**Exercise instructions**
Put every line of the entries into one numbered list, skipping blank lines. Leave out the pictures.

---+---

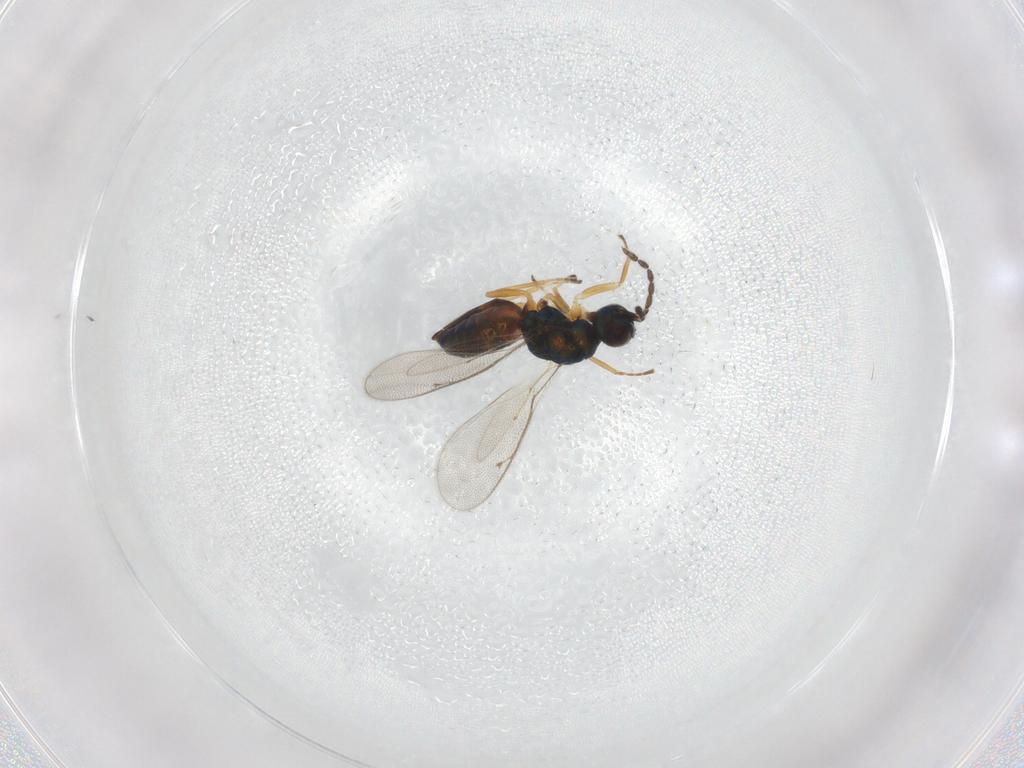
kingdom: Animalia
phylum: Arthropoda
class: Insecta
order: Hymenoptera
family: Eulophidae
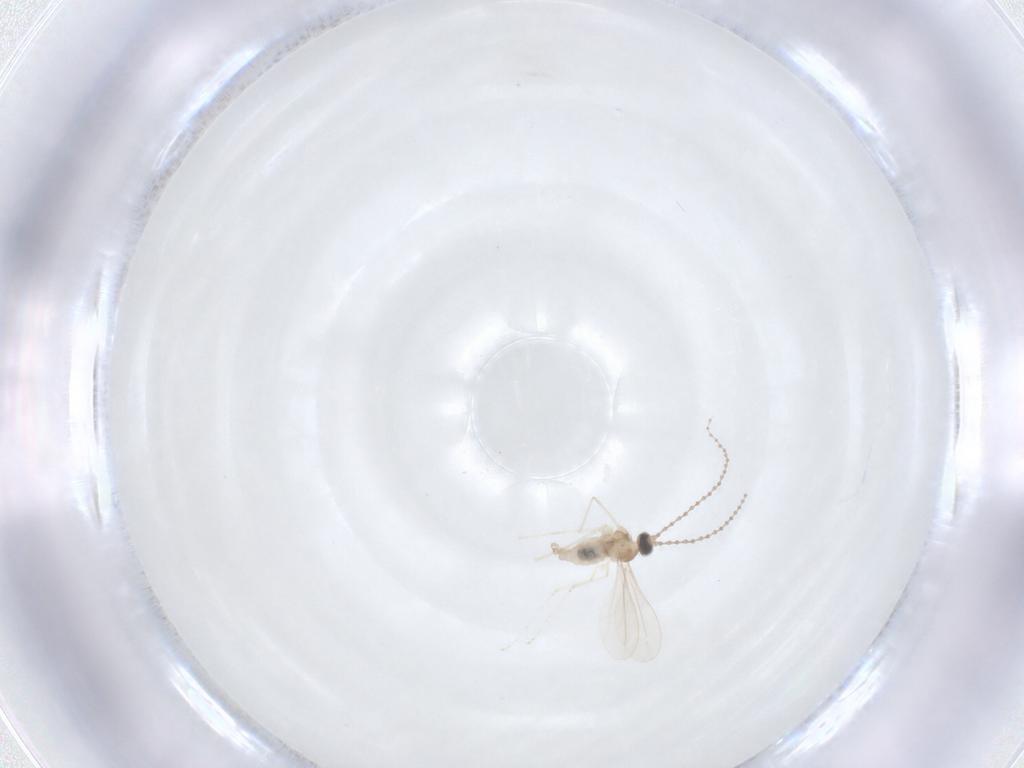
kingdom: Animalia
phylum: Arthropoda
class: Insecta
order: Diptera
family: Cecidomyiidae
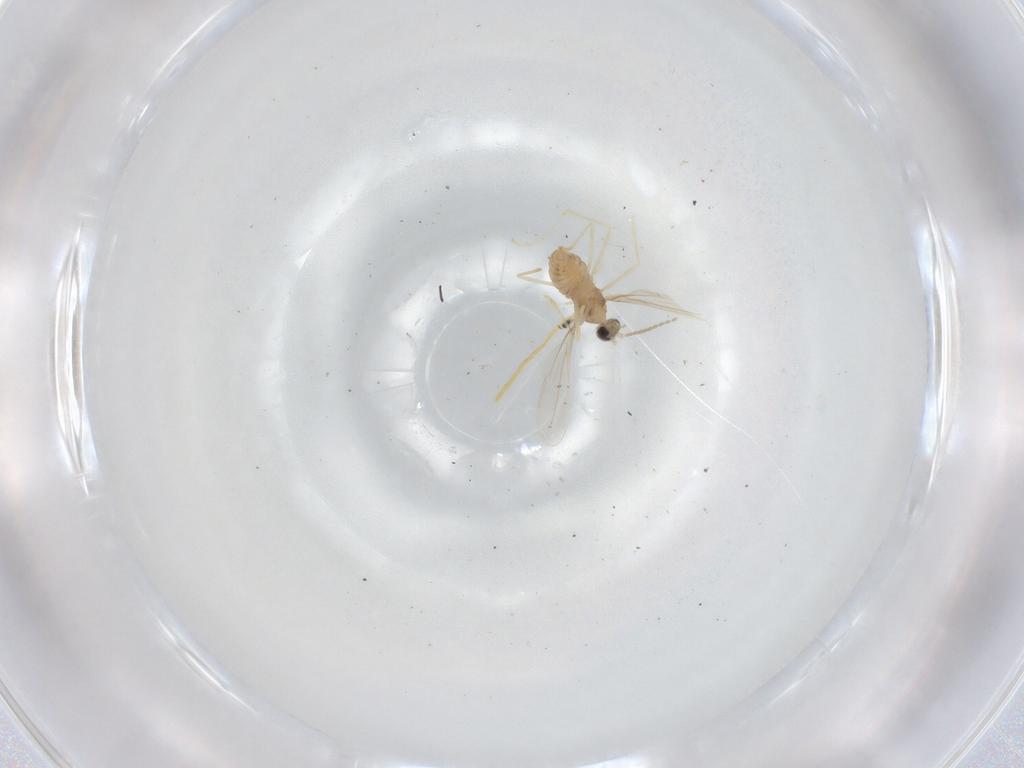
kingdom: Animalia
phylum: Arthropoda
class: Insecta
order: Diptera
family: Cecidomyiidae
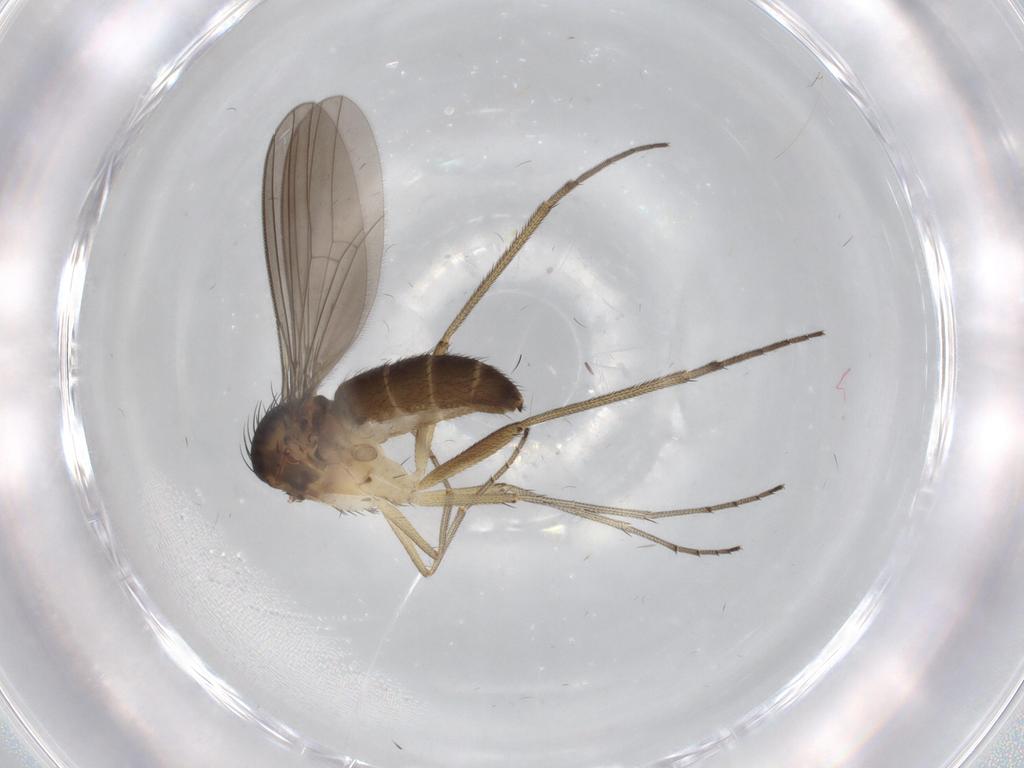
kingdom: Animalia
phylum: Arthropoda
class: Insecta
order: Diptera
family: Dolichopodidae
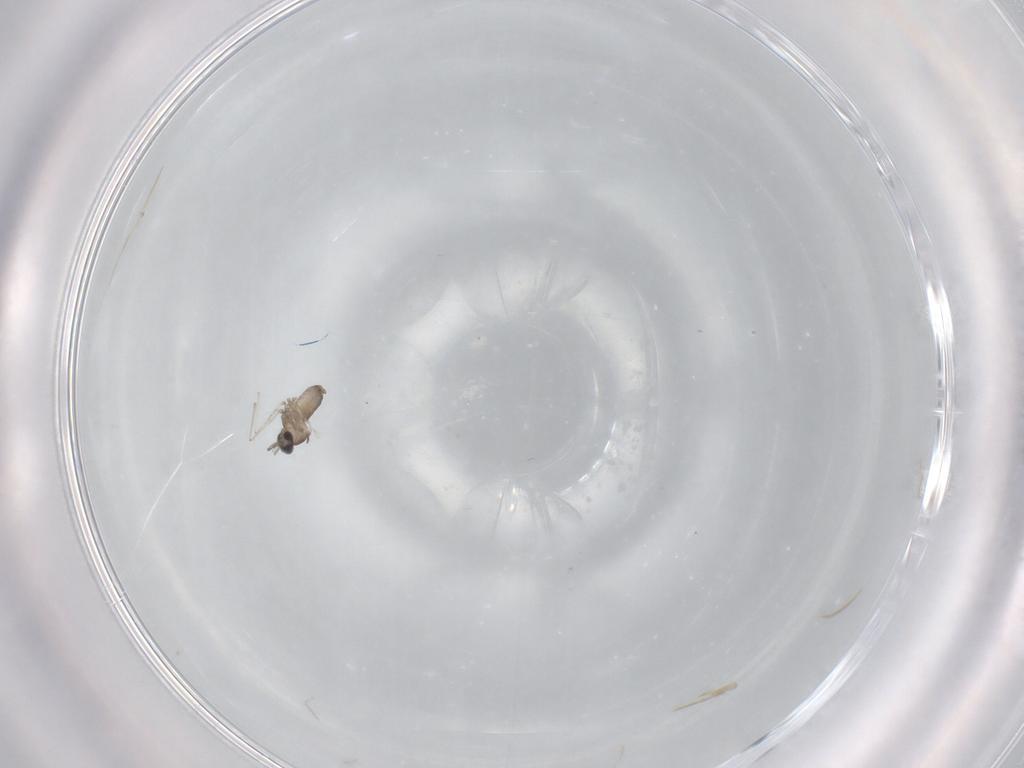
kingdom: Animalia
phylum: Arthropoda
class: Insecta
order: Diptera
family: Cecidomyiidae
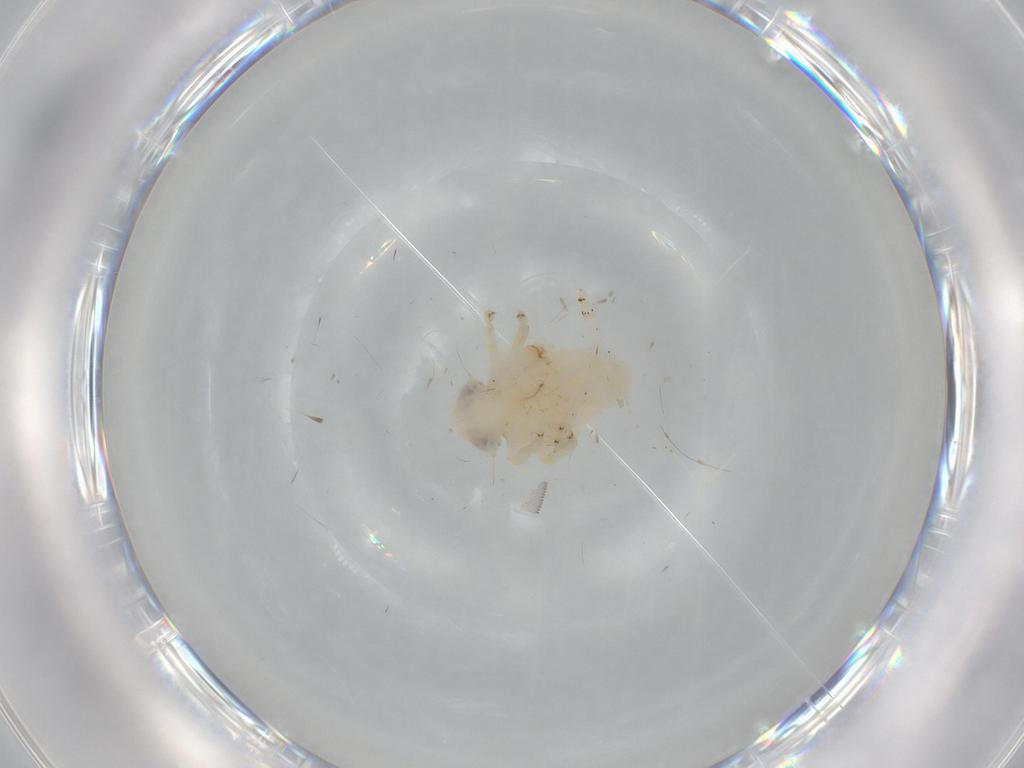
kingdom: Animalia
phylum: Arthropoda
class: Insecta
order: Hemiptera
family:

---+---

**Output of the exercise**
1. kingdom: Animalia
2. phylum: Arthropoda
3. class: Insecta
4. order: Hymenoptera
5. family: Eulophidae
6. kingdom: Animalia
7. phylum: Arthropoda
8. class: Insecta
9. order: Diptera
10. family: Cecidomyiidae
11. kingdom: Animalia
12. phylum: Arthropoda
13. class: Insecta
14. order: Diptera
15. family: Cecidomyiidae
16. kingdom: Animalia
17. phylum: Arthropoda
18. class: Insecta
19. order: Diptera
20. family: Dolichopodidae
21. kingdom: Animalia
22. phylum: Arthropoda
23. class: Insecta
24. order: Diptera
25. family: Cecidomyiidae
26. kingdom: Animalia
27. phylum: Arthropoda
28. class: Insecta
29. order: Hemiptera
30. family:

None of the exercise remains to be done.